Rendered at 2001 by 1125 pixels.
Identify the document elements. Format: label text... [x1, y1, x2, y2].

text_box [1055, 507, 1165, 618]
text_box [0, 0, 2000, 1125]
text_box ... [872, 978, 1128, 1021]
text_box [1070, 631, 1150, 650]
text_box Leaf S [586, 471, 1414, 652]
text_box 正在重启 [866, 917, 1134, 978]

·····

**Your goal:** Could you reproduce all of the entries exactly as they appear?

**Solution to the problem:**
Rendered at 2001 by 1125 pixels.
Identify the document elements. Format: label text... [x1, y1, x2, y2].

text_box [1055, 507, 1165, 618]
text_box [0, 0, 2000, 1125]
text_box ... [872, 978, 1128, 1021]
text_box [1070, 631, 1150, 650]
text_box Leaf S [586, 471, 1414, 652]
text_box 正在重启 [866, 917, 1134, 978]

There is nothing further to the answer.